You were born in Derby when your father was playing for Derby County - was it always your intention to return to the UK to play football? Yeah, 100%. It was always a goal of mine. I wasn’t sure where my career was going to take me after university. I signed for D.C. United which was great for me, as it allowed me to play for my hometown club - that was really exciting. But I definitely wanted to progress over to the UK and test myself here.
How did your move to Dundee United come about then? It was through the Sporting Director at the club - Tony Asghar. He got in touch with the American owners who were looking to bring in some players from overseas. Thereafter, they got in touch with my agent. My agent brought Perry Kitchen over to Hearts, so he has a bit of a portfolio there! Dundee United were looking for a midfielder and my contract was coming to end at D.C. United, so it all fell in to place really.
Your fiancé also recently signed for Celtic.
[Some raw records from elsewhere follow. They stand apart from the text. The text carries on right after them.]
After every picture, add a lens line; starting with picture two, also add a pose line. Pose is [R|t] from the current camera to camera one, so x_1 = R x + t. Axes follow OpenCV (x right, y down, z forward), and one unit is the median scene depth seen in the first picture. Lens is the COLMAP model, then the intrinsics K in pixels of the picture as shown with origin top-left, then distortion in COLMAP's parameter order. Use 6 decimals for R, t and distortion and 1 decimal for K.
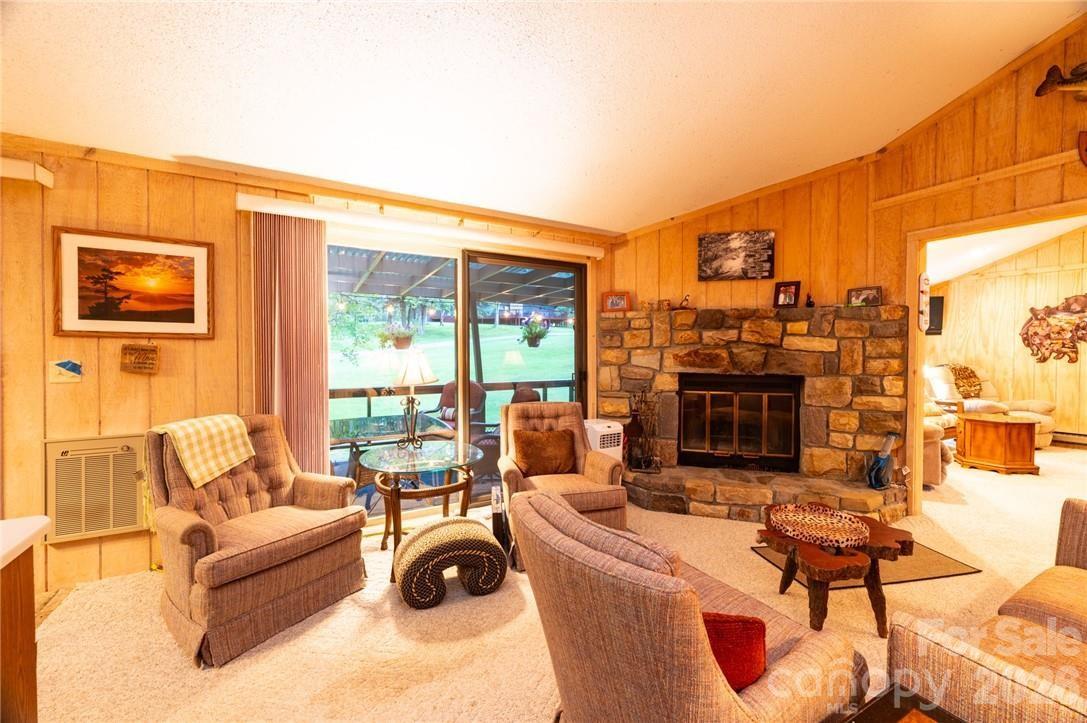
lens RADIAL K [[432.1, 0, 545.4], [0, 432.1, 359.1], [0, 0, 1]] dist [0.000086, -0.000233]
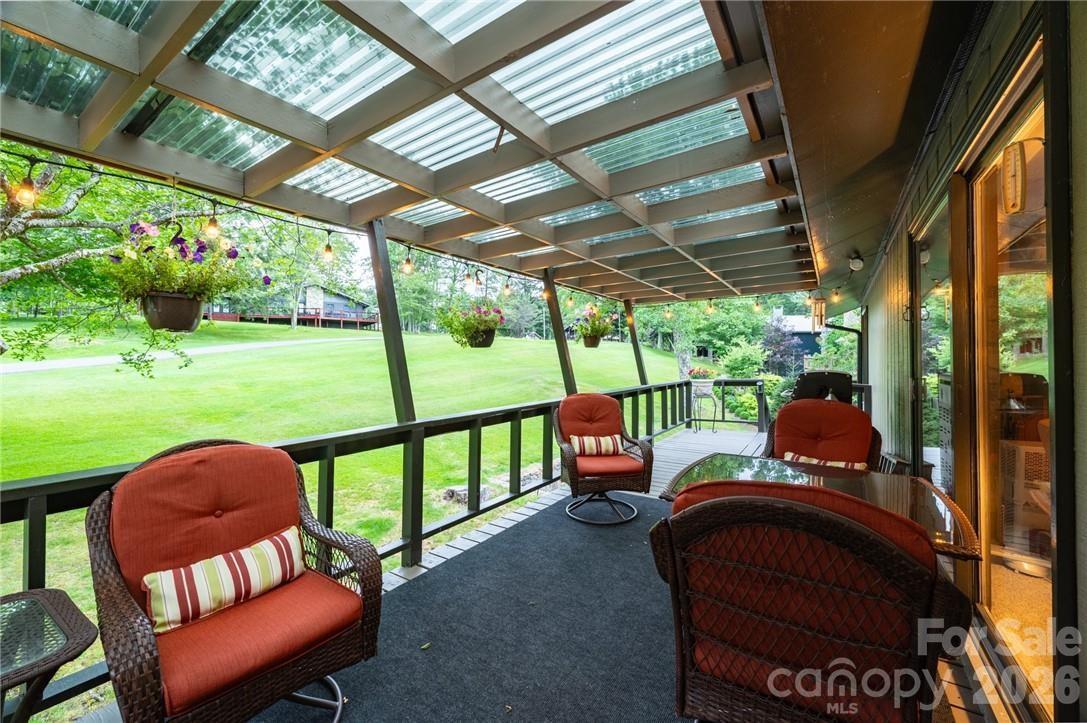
lens RADIAL K [[432.1, 0, 551.1], [0, 432.1, 358.9], [0, 0, 1]] dist [0.000086, -0.000233]
pose [[0.884670, -0.000223, 0.466217, -0.936727], [0.007817, 0.999866, -0.014355, 0.003543], [-0.466152, 0.016344, 0.884554, 0.696749]]
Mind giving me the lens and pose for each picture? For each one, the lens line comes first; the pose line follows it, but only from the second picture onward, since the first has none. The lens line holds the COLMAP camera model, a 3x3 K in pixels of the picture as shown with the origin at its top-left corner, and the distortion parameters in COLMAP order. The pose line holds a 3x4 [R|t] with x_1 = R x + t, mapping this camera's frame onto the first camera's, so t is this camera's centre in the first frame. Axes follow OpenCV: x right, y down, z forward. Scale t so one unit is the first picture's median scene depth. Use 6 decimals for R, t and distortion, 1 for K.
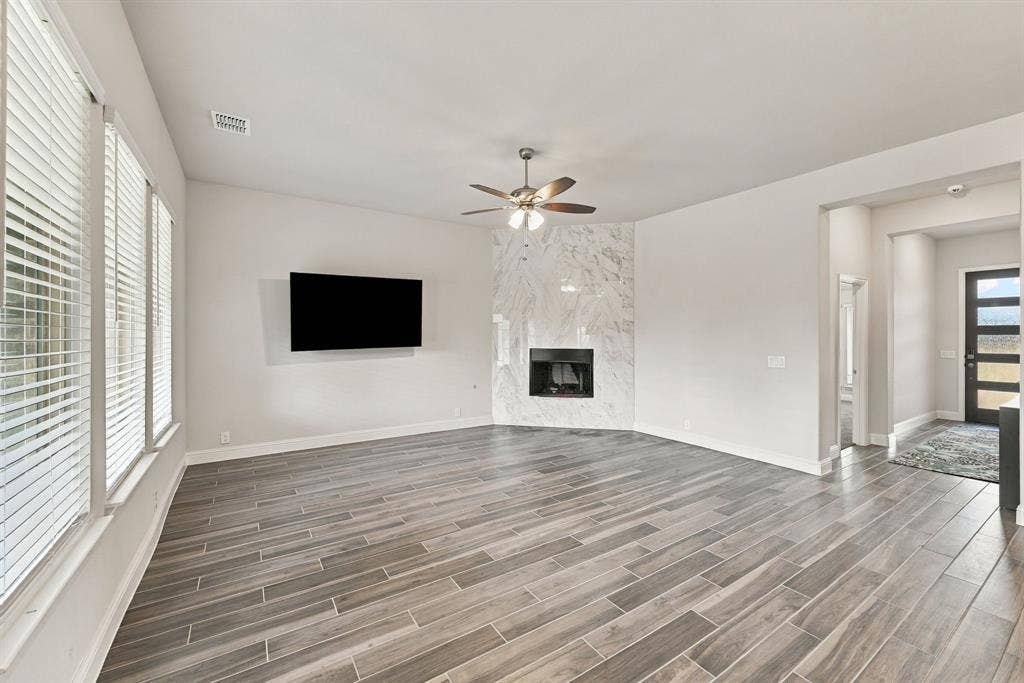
lens RADIAL K [[415.9, 0, 517.1], [0, 415.9, 335.8], [0, 0, 1]] dist [0.000739, -0.000193]
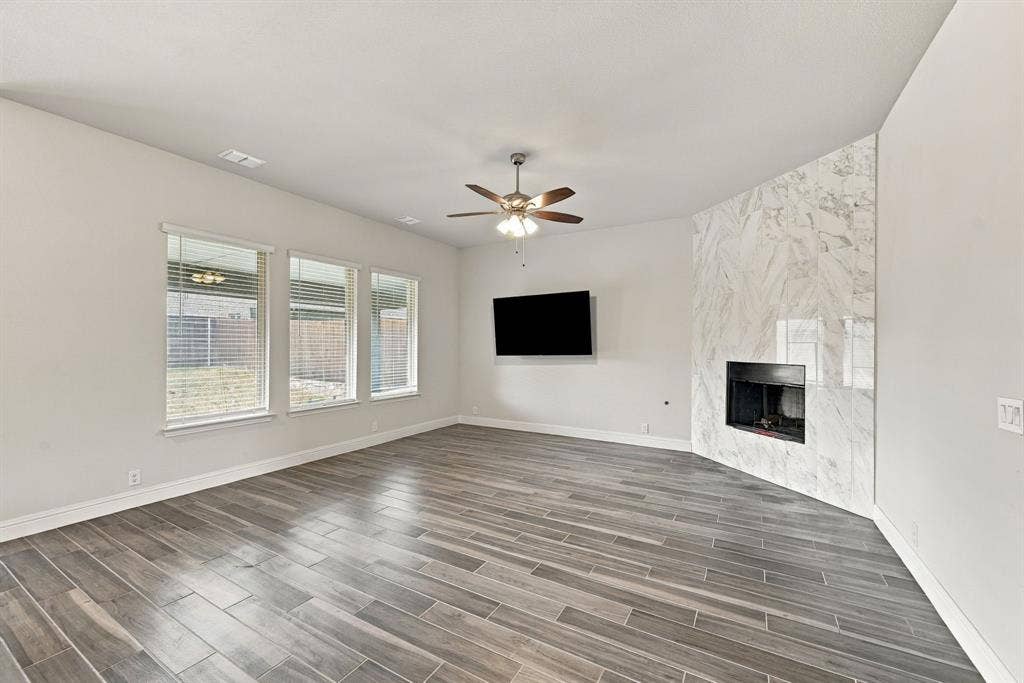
lens RADIAL K [[415.9, 0, 516.4], [0, 415.9, 345.5], [0, 0, 1]] dist [0.000739, -0.000193]
pose [[0.437289, 0.001078, -0.899320, 0.739327], [-0.003325, 0.999994, -0.000418, 0.004544], [0.899315, 0.003173, 0.437290, 0.458121]]
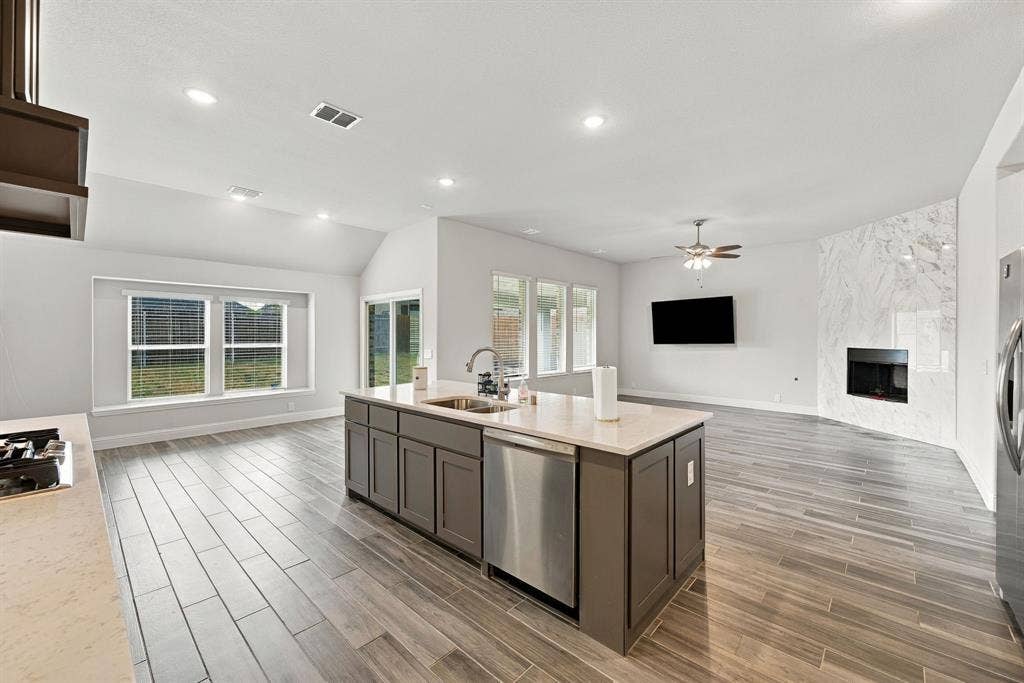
lens RADIAL K [[415.9, 0, 510.0], [0, 415.9, 336.5], [0, 0, 1]] dist [0.000739, -0.000193]
pose [[0.221680, -0.001321, -0.975119, 1.170362], [-0.002908, 0.999994, -0.002016, 0.009198], [0.975115, 0.003283, 0.221674, -0.060011]]
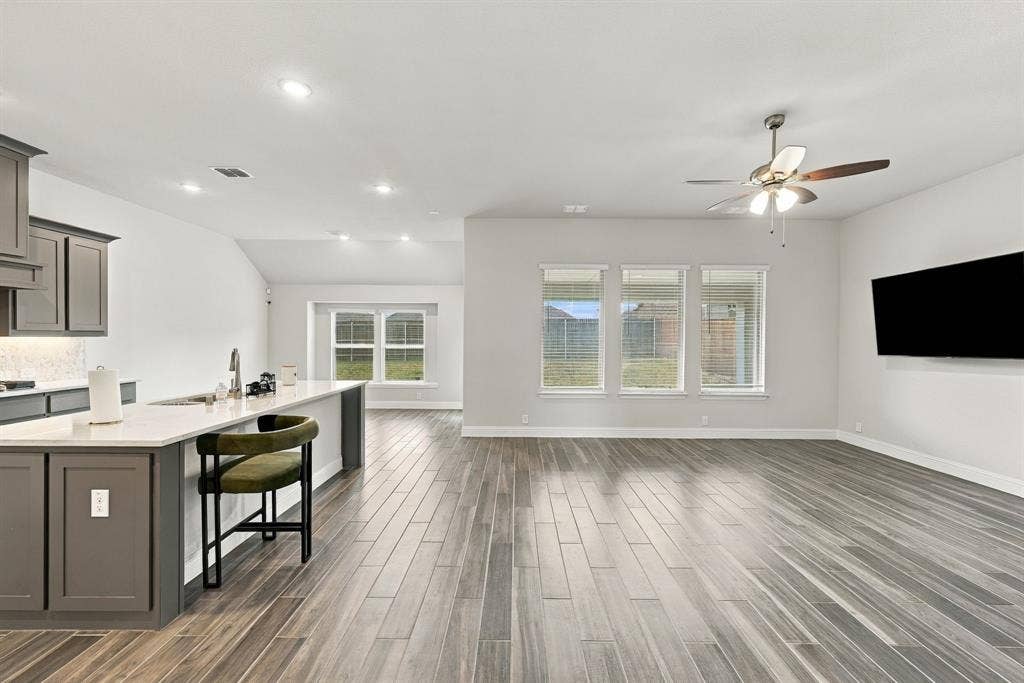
lens RADIAL K [[415.9, 0, 508.4], [0, 415.9, 342.5], [0, 0, 1]] dist [0.000739, -0.000193]
pose [[-0.572008, 0.005178, -0.820232, 0.827422], [-0.005797, 0.999930, 0.010355, 0.000412], [0.820228, 0.010678, -0.571938, 0.848547]]
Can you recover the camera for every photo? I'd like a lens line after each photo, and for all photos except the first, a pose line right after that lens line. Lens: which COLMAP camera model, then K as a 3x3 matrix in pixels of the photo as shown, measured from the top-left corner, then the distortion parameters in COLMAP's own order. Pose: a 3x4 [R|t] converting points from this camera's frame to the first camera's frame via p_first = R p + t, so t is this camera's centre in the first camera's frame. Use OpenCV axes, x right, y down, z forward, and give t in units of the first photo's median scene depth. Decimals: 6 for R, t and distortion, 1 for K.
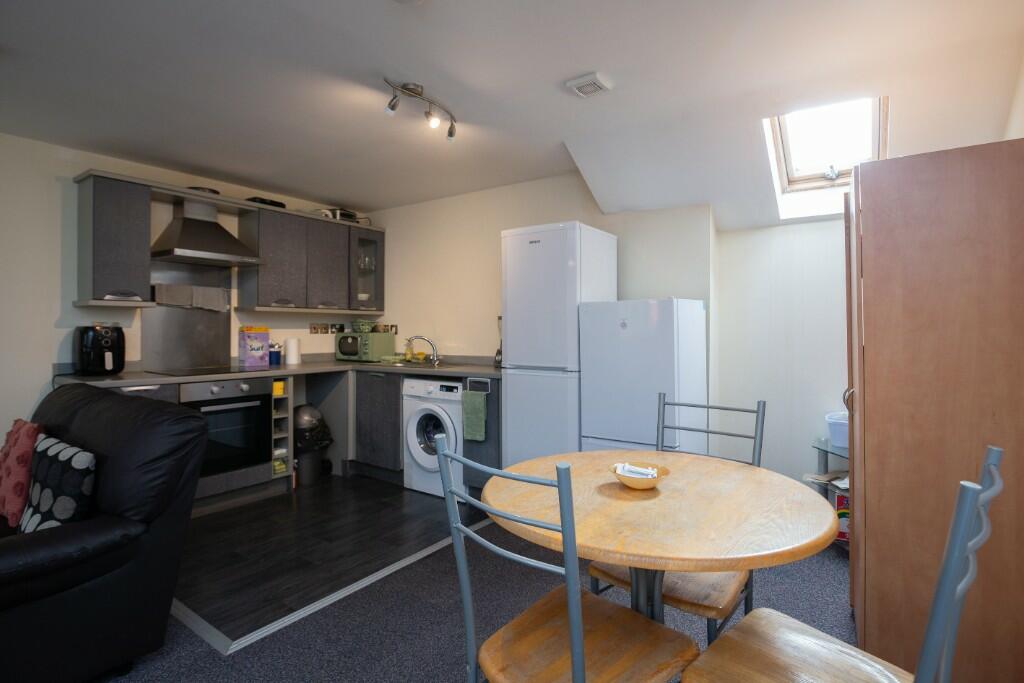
lens RADIAL K [[513.2, 0, 514.8], [0, 513.2, 328.1], [0, 0, 1]] dist [-0.018693, -0.007593]
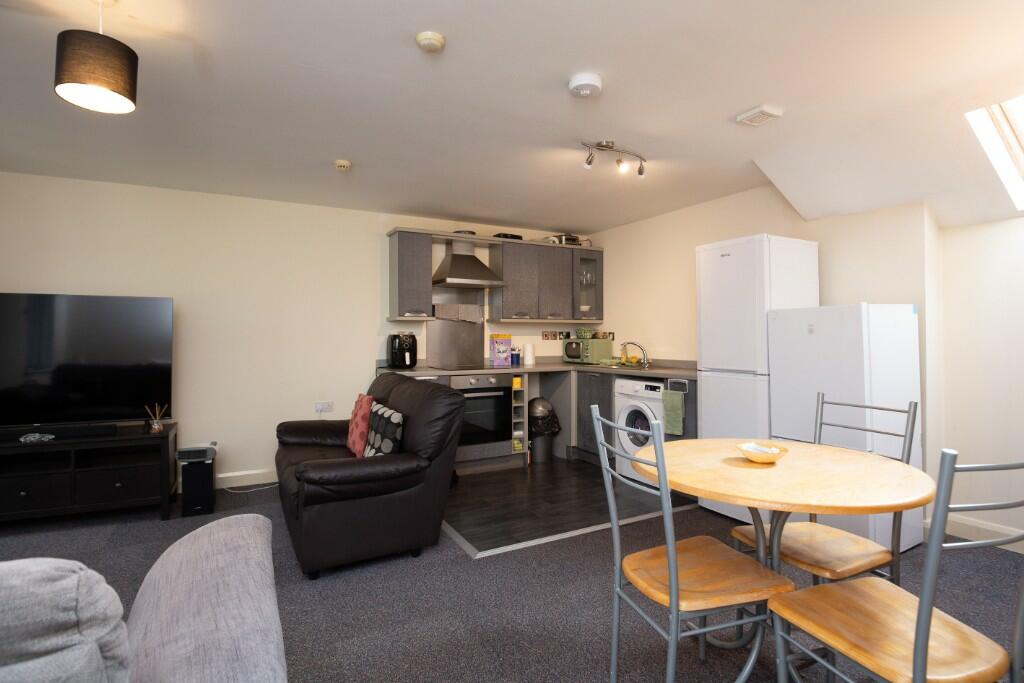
lens RADIAL K [[513.2, 0, 514.8], [0, 513.2, 328.1], [0, 0, 1]] dist [-0.018693, -0.007593]
pose [[0.895149, -0.010463, -0.445645, 0.102049], [0.004311, 0.999881, -0.014815, 0.001039], [0.445747, 0.011341, 0.895087, -0.144660]]
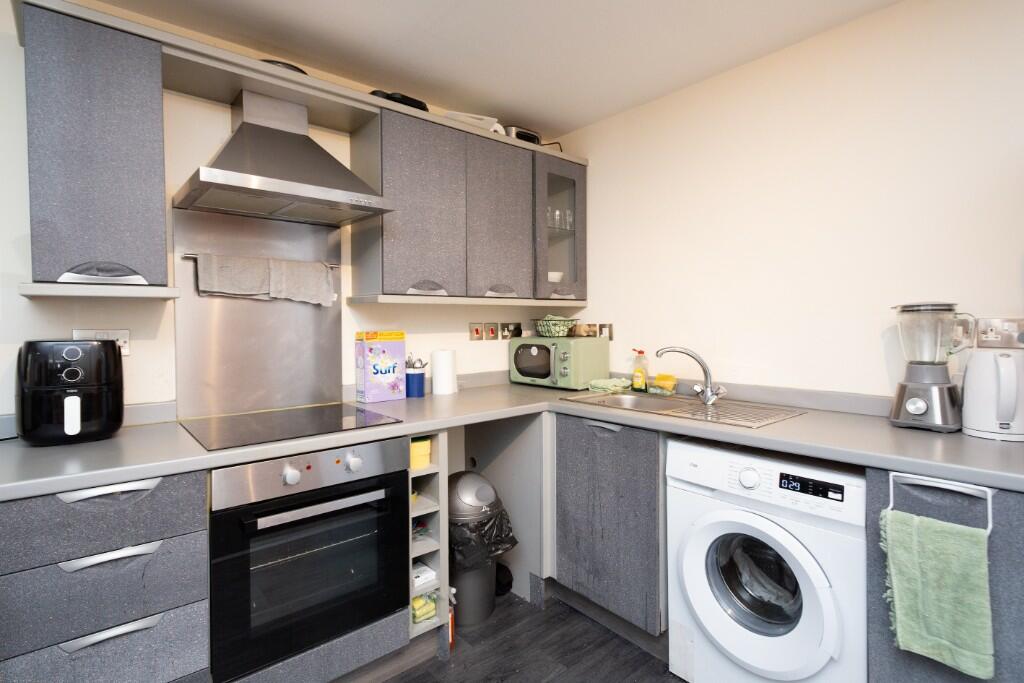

Having played in different leagues throughout both of your careers, how good has it been playing in the same country? It’s been massive for me. We were effectively in a long distance relationship for a long time! So, when the chance came up for her to sign for Celtic, it was great on both a personal and professional level. She’s really enjoyed it and so have I.
Is there any footballing rivalry between you guys? (Laughs) Nah there’s not. I don’t think so anyway!
Just on your family, both your parents were also footballers. Did they drill football in to you when you were growing up in the States or were you allowed to play any other sports? It was always football from the beginning but I did try my hand at a couple of others sports as that is the culture in America. I played a little bit of basketball. I actually played rugby in high school.. but I quit that before everyone got too big!
Your dad played at a very high level in his career, playing in the English Premier League and at two World Cups. How big an inspiration has your father been in your career? When I was younger I didn’t really grasp the heights he had reached in his career: playing in FA Cup Finals, playing at Wembley, the World Cups as you mentioned. But, as I got older, he was a great influence on me. He just let me enjoy the game and find my own path. My mom was the same, as she played as well. I can always go to him to talk about experiences and he can give me advice which has been good for me.